Retailers can also direct dollars back to the community by using LGBTQ-owned companies as suppliers, Heard said.

Activists and critics of corporate pride, like those in a 2019 Washington Post opinion piece “Pride for Sale,” also point to other considerations like how the corporations treat their LGBTQ employees.

While some companies make substantial contributions, Richter pointed out, the entrepreneur also sees single-proprietor businesses giving back. They called it frustrating seeing praise for a large company giving what Richter considers a smaller ratio of their earnings compared with how that company is benefiting.

Richter’s shop has grown through word of mouth, events and social media. They sell online through a website and Etsy, and at fairs. They’re best-known for their hats, including snapbacks with colorful brims displaying various identities: blue, pink and white for transgender pride, for example.

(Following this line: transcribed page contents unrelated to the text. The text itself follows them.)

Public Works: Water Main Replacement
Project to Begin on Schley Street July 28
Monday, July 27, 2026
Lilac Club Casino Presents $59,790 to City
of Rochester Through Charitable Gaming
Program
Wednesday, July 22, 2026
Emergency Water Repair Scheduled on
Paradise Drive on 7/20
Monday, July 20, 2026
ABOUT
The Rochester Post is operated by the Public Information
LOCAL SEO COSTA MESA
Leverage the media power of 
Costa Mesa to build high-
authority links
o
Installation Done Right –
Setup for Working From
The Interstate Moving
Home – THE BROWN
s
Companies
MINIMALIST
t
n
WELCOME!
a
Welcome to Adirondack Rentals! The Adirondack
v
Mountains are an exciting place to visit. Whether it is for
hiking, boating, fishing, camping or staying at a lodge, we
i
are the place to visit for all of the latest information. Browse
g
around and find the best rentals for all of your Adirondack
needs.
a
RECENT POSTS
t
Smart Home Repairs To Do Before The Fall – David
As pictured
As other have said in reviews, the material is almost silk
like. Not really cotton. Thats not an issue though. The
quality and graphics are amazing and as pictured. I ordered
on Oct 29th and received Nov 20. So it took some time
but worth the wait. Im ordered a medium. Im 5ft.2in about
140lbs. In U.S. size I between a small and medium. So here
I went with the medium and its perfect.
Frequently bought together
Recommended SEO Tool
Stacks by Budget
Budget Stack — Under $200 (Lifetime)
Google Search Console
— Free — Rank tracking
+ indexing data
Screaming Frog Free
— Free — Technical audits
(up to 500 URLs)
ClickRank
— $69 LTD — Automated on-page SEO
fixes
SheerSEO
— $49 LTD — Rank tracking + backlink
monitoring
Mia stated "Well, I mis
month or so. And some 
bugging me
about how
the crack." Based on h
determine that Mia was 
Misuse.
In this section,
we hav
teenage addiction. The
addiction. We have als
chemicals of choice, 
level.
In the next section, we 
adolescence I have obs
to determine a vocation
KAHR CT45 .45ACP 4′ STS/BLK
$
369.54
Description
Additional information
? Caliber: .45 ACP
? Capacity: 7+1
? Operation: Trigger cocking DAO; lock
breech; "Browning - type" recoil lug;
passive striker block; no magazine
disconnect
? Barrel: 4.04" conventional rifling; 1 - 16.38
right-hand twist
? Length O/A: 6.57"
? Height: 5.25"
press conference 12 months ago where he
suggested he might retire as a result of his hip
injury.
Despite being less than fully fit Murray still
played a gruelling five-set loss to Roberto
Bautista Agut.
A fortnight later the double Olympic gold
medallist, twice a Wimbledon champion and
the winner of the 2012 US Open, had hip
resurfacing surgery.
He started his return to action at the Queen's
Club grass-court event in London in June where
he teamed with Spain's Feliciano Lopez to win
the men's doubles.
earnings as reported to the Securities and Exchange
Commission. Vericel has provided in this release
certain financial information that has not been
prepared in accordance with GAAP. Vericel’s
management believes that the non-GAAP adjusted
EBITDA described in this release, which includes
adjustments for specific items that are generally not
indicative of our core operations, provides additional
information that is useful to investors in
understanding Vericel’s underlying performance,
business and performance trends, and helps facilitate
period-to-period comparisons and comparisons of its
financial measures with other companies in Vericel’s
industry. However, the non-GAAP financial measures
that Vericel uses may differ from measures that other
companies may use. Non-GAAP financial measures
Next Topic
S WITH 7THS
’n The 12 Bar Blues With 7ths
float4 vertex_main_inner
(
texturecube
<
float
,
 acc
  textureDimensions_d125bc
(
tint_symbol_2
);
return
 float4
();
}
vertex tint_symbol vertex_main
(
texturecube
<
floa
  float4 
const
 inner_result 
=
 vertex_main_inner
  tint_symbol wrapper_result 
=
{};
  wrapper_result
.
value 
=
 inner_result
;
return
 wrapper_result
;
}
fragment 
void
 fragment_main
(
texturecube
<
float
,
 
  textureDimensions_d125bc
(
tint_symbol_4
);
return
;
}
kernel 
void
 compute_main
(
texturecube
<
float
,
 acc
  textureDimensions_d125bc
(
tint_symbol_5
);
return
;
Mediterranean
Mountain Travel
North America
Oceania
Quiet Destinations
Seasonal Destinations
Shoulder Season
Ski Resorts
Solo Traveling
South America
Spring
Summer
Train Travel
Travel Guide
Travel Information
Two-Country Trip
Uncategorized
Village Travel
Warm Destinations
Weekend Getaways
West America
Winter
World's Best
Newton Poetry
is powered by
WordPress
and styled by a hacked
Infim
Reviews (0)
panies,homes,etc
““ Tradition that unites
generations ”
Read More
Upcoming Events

Richter doesn’t believe shopping at a big-box store is “automatically evil.” They’ve heard from youth whose parents won’t let them shop online, for example, or they don’t have a credit card, or the mall is more convenient.

“It’s very complicated and I don’t think (corporations selling pride merchandise) can or should be stopped … but I think just being aware and consuming from small queer creators when and where we can,” they said. “If possible, holding the big corporations responsible and pushing them a little bit.”